### [Items]
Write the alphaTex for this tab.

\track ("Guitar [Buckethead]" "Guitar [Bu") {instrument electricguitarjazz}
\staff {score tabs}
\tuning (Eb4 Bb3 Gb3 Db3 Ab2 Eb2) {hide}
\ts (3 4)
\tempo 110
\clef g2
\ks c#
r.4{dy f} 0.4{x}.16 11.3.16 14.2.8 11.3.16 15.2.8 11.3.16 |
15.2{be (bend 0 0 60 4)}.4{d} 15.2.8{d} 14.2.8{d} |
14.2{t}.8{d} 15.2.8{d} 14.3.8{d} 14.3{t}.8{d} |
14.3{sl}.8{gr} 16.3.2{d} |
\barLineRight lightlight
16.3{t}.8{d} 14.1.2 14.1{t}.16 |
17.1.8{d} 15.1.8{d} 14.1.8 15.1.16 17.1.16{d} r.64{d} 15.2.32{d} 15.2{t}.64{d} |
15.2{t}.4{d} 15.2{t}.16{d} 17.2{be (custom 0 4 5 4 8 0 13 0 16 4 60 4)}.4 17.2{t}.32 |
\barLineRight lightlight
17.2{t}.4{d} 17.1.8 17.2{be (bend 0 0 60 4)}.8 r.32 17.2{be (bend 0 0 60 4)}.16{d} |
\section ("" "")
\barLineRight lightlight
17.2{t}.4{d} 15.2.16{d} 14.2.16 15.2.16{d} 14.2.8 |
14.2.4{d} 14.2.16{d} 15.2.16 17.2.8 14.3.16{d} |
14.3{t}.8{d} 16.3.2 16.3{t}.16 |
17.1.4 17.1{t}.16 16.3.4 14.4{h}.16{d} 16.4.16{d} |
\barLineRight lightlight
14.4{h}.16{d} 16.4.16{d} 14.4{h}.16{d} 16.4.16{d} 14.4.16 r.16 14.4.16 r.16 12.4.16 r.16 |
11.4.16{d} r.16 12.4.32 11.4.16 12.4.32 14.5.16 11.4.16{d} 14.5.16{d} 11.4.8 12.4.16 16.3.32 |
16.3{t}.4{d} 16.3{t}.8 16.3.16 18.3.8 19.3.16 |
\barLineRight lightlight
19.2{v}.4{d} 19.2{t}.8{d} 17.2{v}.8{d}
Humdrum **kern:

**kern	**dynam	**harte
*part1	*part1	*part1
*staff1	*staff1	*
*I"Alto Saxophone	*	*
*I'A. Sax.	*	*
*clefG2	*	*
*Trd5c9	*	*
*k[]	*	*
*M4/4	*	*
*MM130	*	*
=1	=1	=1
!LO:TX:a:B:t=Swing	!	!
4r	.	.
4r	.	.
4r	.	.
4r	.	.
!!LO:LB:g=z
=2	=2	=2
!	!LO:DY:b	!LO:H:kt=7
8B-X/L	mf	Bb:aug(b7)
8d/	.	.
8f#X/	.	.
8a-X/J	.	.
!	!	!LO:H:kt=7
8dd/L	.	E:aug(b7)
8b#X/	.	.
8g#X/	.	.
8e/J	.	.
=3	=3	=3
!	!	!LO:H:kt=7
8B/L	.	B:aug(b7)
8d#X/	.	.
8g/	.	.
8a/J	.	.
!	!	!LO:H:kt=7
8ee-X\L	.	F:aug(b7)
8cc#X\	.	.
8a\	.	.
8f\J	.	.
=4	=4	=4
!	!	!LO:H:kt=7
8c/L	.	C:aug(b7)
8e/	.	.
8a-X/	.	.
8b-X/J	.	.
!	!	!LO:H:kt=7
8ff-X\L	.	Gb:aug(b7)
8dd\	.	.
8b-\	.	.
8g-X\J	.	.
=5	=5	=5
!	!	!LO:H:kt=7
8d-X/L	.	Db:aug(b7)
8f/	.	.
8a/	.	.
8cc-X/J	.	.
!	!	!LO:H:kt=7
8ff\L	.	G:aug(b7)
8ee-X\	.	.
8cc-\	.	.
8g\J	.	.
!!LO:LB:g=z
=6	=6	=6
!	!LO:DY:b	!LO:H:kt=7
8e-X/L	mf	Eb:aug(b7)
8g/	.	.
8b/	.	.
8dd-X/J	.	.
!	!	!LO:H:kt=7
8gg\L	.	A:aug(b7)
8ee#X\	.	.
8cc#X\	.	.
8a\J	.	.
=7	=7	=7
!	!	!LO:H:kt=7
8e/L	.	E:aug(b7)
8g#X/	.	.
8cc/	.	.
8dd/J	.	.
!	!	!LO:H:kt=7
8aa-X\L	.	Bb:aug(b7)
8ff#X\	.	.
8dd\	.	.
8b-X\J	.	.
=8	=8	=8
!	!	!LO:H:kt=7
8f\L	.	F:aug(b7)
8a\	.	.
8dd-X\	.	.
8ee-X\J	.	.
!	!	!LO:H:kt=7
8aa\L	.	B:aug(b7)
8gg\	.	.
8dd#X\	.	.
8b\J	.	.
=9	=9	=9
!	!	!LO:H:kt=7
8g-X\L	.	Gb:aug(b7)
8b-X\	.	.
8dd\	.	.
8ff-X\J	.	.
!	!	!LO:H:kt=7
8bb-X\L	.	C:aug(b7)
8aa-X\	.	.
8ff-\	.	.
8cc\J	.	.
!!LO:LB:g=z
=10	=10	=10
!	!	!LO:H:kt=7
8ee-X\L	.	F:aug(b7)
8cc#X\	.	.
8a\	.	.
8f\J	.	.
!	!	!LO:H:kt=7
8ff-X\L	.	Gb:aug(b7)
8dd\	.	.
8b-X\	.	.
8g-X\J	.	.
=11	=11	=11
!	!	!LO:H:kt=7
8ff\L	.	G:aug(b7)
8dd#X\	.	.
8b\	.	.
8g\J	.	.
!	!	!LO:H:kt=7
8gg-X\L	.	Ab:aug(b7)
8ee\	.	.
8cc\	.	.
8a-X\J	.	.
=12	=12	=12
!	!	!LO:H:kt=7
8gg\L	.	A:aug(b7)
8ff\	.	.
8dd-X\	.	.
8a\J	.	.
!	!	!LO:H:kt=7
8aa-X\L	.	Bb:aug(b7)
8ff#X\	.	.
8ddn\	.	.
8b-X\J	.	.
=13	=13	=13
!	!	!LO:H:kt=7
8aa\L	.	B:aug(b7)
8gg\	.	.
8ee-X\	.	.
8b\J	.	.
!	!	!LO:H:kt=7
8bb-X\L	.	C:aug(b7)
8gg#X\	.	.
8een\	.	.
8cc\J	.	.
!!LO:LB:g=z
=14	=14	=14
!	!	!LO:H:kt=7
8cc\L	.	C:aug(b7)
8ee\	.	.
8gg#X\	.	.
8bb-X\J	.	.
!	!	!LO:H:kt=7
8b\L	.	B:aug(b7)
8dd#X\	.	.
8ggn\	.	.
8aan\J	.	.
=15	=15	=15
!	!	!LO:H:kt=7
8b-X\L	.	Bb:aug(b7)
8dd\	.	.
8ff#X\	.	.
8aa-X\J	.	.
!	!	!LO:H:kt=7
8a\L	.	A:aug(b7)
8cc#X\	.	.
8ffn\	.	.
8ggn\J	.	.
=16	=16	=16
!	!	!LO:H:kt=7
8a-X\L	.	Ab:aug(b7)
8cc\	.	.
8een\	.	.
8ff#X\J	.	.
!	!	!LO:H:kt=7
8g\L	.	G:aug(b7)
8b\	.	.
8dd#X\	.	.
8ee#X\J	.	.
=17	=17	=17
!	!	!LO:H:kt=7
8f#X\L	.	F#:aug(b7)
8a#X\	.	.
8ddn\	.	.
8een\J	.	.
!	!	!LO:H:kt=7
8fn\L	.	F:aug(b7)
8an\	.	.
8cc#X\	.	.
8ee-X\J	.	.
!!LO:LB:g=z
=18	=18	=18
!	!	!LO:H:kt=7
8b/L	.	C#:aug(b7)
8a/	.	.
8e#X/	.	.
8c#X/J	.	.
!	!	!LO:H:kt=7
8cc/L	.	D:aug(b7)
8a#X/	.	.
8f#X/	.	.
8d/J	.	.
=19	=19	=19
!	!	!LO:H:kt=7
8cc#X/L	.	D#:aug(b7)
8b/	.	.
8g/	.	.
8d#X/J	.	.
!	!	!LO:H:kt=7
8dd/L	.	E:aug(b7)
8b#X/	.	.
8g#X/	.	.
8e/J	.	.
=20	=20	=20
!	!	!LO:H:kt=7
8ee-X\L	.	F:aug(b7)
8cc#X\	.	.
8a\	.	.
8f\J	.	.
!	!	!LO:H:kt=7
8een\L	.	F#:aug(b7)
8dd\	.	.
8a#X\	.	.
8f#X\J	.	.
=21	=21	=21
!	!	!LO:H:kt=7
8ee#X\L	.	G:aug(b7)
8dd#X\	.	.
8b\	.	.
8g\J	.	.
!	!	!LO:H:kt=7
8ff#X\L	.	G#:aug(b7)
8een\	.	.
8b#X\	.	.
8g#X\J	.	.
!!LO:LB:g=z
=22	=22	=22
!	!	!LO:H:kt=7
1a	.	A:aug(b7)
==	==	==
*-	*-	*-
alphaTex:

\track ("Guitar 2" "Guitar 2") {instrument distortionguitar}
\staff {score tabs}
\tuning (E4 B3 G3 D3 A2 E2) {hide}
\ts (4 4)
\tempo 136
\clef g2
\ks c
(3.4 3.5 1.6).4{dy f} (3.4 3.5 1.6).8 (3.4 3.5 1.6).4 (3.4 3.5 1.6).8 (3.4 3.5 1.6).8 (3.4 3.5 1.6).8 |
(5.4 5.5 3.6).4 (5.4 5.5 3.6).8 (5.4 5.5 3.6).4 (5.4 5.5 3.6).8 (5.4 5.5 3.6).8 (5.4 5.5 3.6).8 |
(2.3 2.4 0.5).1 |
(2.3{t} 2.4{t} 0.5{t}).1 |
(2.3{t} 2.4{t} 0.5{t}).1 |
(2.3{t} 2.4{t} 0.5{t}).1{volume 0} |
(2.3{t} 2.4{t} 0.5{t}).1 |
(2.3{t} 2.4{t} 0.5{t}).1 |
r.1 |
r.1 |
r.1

### [Exercise goal]
State how many lines of the records contain the string "bend", counting only matches with the same case. Give the number alone.

### [Full answer]
2